Required work: Please restate the records that follow word for word, omitting any images.

The data:
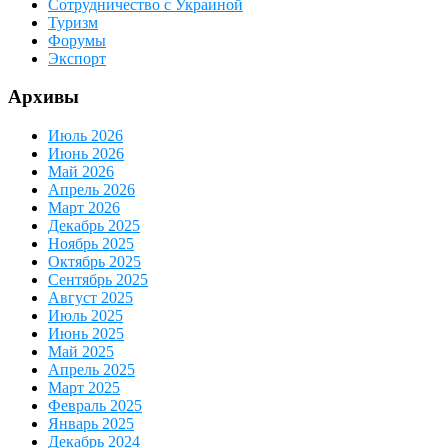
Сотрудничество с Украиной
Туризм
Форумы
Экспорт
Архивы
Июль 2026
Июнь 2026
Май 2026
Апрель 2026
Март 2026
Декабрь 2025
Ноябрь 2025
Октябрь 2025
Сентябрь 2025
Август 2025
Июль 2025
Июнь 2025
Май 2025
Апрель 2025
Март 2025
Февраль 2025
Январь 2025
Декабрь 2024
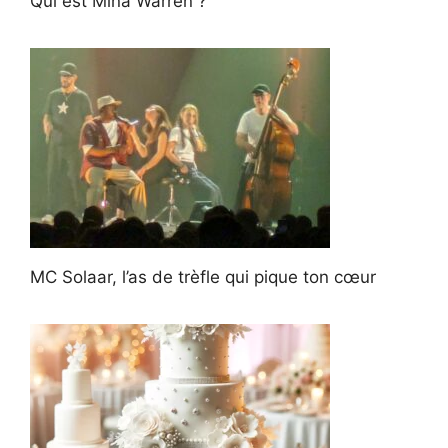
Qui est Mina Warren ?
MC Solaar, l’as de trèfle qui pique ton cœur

Task solution:
Сотрудничество с Украиной
Туризм
Форумы
Экспорт
Архивы
Июль 2026
Июнь 2026
Май 2026
Апрель 2026
Март 2026
Декабрь 2025
Ноябрь 2025
Октябрь 2025
Сентябрь 2025
Август 2025
Июль 2025
Июнь 2025
Май 2025
Апрель 2025
Март 2025
Февраль 2025
Январь 2025
Декабрь 2024
Qui est Mina Warren ?
MC Solaar, l’as de trèfle qui pique ton cœur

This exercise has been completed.